━━━━━ PROVIDED RECORDS

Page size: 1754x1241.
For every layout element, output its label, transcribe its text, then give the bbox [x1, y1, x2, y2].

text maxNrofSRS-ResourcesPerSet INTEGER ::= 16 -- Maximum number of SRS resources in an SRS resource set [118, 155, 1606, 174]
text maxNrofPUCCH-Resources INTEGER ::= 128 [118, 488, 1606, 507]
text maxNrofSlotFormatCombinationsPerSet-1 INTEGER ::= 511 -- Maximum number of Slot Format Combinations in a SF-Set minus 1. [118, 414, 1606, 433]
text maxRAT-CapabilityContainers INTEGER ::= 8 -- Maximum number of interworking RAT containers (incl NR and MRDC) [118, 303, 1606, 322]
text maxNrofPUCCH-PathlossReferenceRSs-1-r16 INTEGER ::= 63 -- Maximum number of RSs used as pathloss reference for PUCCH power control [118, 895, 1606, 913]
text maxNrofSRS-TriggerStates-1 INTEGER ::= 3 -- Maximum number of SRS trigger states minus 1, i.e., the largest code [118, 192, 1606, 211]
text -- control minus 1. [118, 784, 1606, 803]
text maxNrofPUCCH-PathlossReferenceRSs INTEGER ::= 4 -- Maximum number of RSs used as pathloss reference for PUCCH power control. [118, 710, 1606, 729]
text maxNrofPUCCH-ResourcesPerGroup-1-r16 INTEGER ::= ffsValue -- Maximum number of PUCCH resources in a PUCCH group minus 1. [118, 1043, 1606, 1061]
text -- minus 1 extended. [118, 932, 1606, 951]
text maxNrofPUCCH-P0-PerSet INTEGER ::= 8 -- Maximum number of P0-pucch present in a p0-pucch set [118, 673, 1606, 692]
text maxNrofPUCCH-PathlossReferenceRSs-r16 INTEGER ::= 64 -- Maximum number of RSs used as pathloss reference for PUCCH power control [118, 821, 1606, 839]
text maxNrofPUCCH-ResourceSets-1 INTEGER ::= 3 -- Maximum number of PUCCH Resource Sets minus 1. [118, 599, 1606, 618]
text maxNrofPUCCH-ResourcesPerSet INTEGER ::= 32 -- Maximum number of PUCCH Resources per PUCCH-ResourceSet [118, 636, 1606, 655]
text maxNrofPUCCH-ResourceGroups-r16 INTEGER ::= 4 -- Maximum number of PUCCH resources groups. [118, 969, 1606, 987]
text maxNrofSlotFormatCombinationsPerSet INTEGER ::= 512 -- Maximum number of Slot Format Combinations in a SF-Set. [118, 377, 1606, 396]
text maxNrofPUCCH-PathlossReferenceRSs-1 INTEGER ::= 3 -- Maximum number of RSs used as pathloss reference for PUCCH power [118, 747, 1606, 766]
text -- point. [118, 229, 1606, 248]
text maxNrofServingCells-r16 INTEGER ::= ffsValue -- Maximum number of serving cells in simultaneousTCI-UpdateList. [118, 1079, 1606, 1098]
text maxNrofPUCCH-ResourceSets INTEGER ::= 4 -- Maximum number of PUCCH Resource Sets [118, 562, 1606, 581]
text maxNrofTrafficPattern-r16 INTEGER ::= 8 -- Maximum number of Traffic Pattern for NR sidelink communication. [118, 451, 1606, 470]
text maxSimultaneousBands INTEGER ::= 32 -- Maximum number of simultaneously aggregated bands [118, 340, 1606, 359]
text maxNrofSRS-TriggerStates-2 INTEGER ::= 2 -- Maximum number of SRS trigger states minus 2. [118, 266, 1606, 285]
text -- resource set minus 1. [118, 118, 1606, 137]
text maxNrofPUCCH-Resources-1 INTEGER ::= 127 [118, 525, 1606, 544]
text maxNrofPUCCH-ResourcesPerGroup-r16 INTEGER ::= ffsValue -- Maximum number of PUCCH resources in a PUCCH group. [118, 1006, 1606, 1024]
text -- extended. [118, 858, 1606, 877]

━━━━━━━━━━

* **EXERCISE**
Quote the data above in full, changing nothing.

* **SOLUTION TO THIS TASK**
Page size: 1754x1241.
For every layout element, output its label, transcribe its text, then give the bbox [x1, y1, x2, y2].

text maxNrofSRS-ResourcesPerSet INTEGER ::= 16 -- Maximum number of SRS resources in an SRS resource set [118, 155, 1606, 174]
text maxNrofPUCCH-Resources INTEGER ::= 128 [118, 488, 1606, 507]
text maxNrofSlotFormatCombinationsPerSet-1 INTEGER ::= 511 -- Maximum number of Slot Format Combinations in a SF-Set minus 1. [118, 414, 1606, 433]
text maxRAT-CapabilityContainers INTEGER ::= 8 -- Maximum number of interworking RAT containers (incl NR and MRDC) [118, 303, 1606, 322]
text maxNrofPUCCH-PathlossReferenceRSs-1-r16 INTEGER ::= 63 -- Maximum number of RSs used as pathloss reference for PUCCH power control [118, 895, 1606, 913]
text maxNrofSRS-TriggerStates-1 INTEGER ::= 3 -- Maximum number of SRS trigger states minus 1, i.e., the largest code [118, 192, 1606, 211]
text -- control minus 1. [118, 784, 1606, 803]
text maxNrofPUCCH-PathlossReferenceRSs INTEGER ::= 4 -- Maximum number of RSs used as pathloss reference for PUCCH power control. [118, 710, 1606, 729]
text maxNrofPUCCH-ResourcesPerGroup-1-r16 INTEGER ::= ffsValue -- Maximum number of PUCCH resources in a PUCCH group minus 1. [118, 1043, 1606, 1061]
text -- minus 1 extended. [118, 932, 1606, 951]
text maxNrofPUCCH-P0-PerSet INTEGER ::= 8 -- Maximum number of P0-pucch present in a p0-pucch set [118, 673, 1606, 692]
text maxNrofPUCCH-PathlossReferenceRSs-r16 INTEGER ::= 64 -- Maximum number of RSs used as pathloss reference for PUCCH power control [118, 821, 1606, 839]
text maxNrofPUCCH-ResourceSets-1 INTEGER ::= 3 -- Maximum number of PUCCH Resource Sets minus 1. [118, 599, 1606, 618]
text maxNrofPUCCH-ResourcesPerSet INTEGER ::= 32 -- Maximum number of PUCCH Resources per PUCCH-ResourceSet [118, 636, 1606, 655]
text maxNrofPUCCH-ResourceGroups-r16 INTEGER ::= 4 -- Maximum number of PUCCH resources groups. [118, 969, 1606, 987]
text maxNrofSlotFormatCombinationsPerSet INTEGER ::= 512 -- Maximum number of Slot Format Combinations in a SF-Set. [118, 377, 1606, 396]
text maxNrofPUCCH-PathlossReferenceRSs-1 INTEGER ::= 3 -- Maximum number of RSs used as pathloss reference for PUCCH power [118, 747, 1606, 766]
text -- point. [118, 229, 1606, 248]
text maxNrofServingCells-r16 INTEGER ::= ffsValue -- Maximum number of serving cells in simultaneousTCI-UpdateList. [118, 1079, 1606, 1098]
text maxNrofPUCCH-ResourceSets INTEGER ::= 4 -- Maximum number of PUCCH Resource Sets [118, 562, 1606, 581]
text maxNrofTrafficPattern-r16 INTEGER ::= 8 -- Maximum number of Traffic Pattern for NR sidelink communication. [118, 451, 1606, 470]
text maxSimultaneousBands INTEGER ::= 32 -- Maximum number of simultaneously aggregated bands [118, 340, 1606, 359]
text maxNrofSRS-TriggerStates-2 INTEGER ::= 2 -- Maximum number of SRS trigger states minus 2. [118, 266, 1606, 285]
text -- resource set minus 1. [118, 118, 1606, 137]
text maxNrofPUCCH-Resources-1 INTEGER ::= 127 [118, 525, 1606, 544]
text maxNrofPUCCH-ResourcesPerGroup-r16 INTEGER ::= ffsValue -- Maximum number of PUCCH resources in a PUCCH group. [118, 1006, 1606, 1024]
text -- extended. [118, 858, 1606, 877]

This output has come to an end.